Persbericht Amnesty International 4 mei 2005

'Het martelverbod moet dagelijks opnieuw bevochten worden'', aldus Amnesty International voorafgaand aan het bezoek van President Bush op 7 en 8 mei aan Nederland

'Wij leiden de strijd door het goede voorbeeld te geven', zei president Bush op 26 juni 2003.

De strijd waarop hij doelde is de strijd tegen foltering. De gelegenheid waarbij hij sprak was de internationale dag ter ondersteuning van de slachtoffers van foltering. Geen dag die erg tot de verbeelding spreekt, zoals 8 mei, VE Day (Victory in Europe Day) de verjaardag van het einde van de Tweede Wereldoorlog in Europa.

Toch heeft 26 juni alles te maken met 8 mei, want mensenrechten hebben alles te maken met de Tweede Wereldoorlog. De Universele Verklaring van de Rechten van de Mens uit 1948 is een antwoord van de internationale gemeenschap (georganiseerd in de Verenigde Naties) op de verschrikkingen van die oorlog. Zij kan gelezen worden als één grote omkering van het denken dat ten grondslag lag aan het nazisme en fascisme in Europa. De Verklaring is als niets minder bedoeld dan een eerherstel van de menselijke waardigheid.

De vrijwaring van marteling is een kernelement van de Verklaring. In de afgelopen decennia heeft Amnesty International al drie wereldwijde campagnes tegen martelen moeten voeren en wekelijks geeft de organisatie bliksemacties uit voor personen die gefolterd worden of dreigen gefolterd te worden. Het martelverbod moet dagelijks opnieuw bevochten worden.

Waaruit bestaat het goede voorbeeld waarmee de regering van president Bush deze strijd zou leiden?

Het bestaat niet uit de weigering om een werkelijk onafhankelijk onderzoek in te stellen naar de gebeurtenissen in de Iraakse Abu Ghraib-gevangenis. Een jaar geleden drong tot de wereld door wat er in deze gevangenis onder Amerikaans bewind echt gebeurde. Pleidooien van mensenrechtenorganisaties voor een onafhankelijk onderzoek dat zich ook uitstrekt tot de politieke, ambtelijke en militaire top van de regering vonden tot nu toe geen gehoor bij president Bush.

Het goede voorbeeld bestaat ook niet uit de weigering van de Amerikaanse regering om deskundigen van de Verenigde Naties of vertegenwoordigers van mensenrechtenorganisaties toegang te verlenen tot Guantànamo Bay.
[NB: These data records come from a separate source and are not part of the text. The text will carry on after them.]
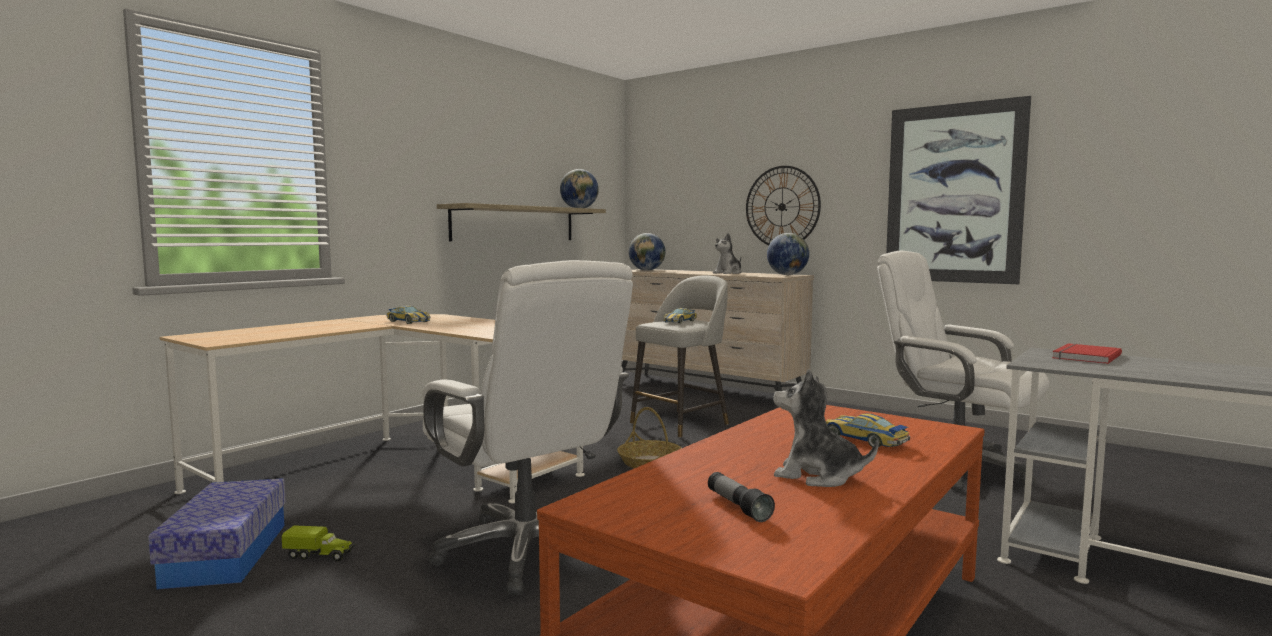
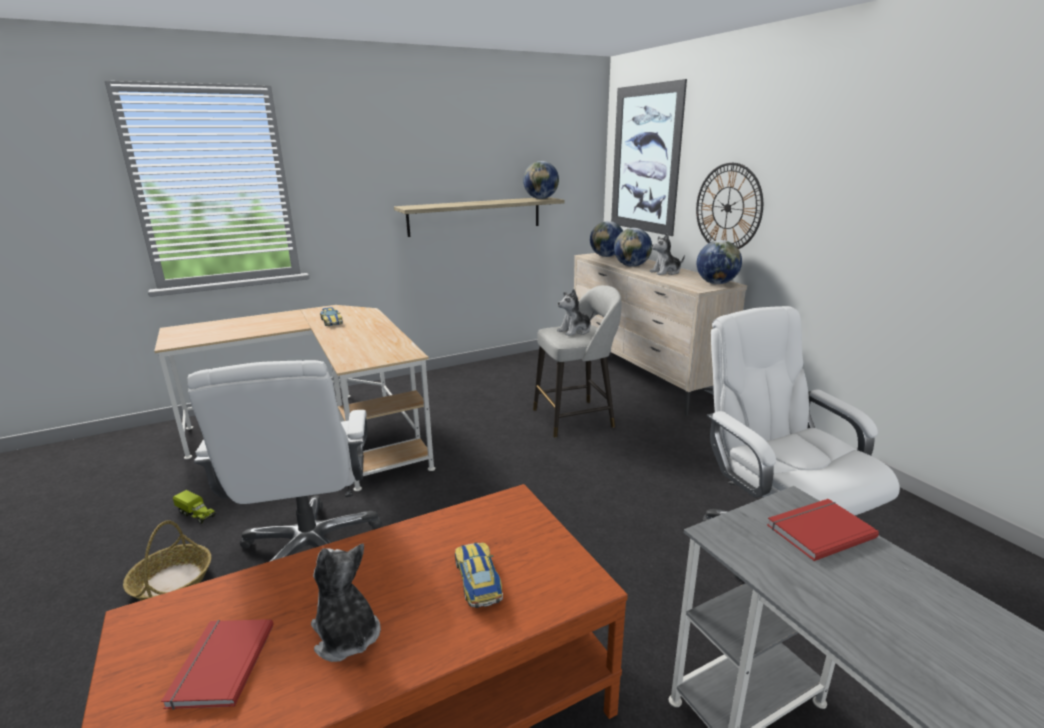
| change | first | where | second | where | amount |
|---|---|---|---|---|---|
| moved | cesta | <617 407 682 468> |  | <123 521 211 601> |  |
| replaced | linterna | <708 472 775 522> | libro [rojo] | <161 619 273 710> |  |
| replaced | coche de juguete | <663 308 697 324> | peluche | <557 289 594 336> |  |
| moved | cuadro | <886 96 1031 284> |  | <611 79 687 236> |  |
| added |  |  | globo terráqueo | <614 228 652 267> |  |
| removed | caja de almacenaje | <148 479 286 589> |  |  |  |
Berichten en getuigenissen, recent zelfs van FBI-agenten, over marteling en slechte behandeling van gedetineerden aldaar doen al jarenlang de ronde. De willekeurige en inmiddels langdurige detentie van honderden personen zonder contact met de buitenwereld is een omstandigheid die niet alleen onrechtvaardig is, maar ook slechte behandeling of zelfs foltering uitlokt.

Het goede voorbeeld bestaat zeker niet uit het gevangen houden van personen op geheime locaties. Als iets makkelijk tot marteling of slechte behandeling leidt, dan is het wel de geheime detentie en 'verdwijning' van personen.

Evenmin bestaat het goede voorbeeld uit het buiten alle wettelijke kaders overleveren van personen aan staten zoals Egypte, waarvan de Amerikaanse autoriteiten, bijvoorbeeld vanwege de jaarlijkse mensenrechtenrapportages van hun eigen ministerie van Buitenlandse Zaken, gegronde redenen hebben om te vermoeden dat zij overgeleverde personen zullen martelen.

In oktober 2004 publiceerde Amnesty International het tweehonderd pagina's dikke rapport USA: Human dignity denied -- Torture and accountability in the 'war on terror'. Het bevat 66 aanbevelingen aan de Amerikaanse regering om foltering te voorkomen. Misschien moeten wij in Europa op 8 mei aan president Bush vragen om op 26 juni aanstaande aan te kondigen dat hij de aanbevelingen van Amnesty International alsnog overneemt. Waarom? Omdat hij het goede voorbeeld wil geven. En ter wille van de menselijke waardigheid.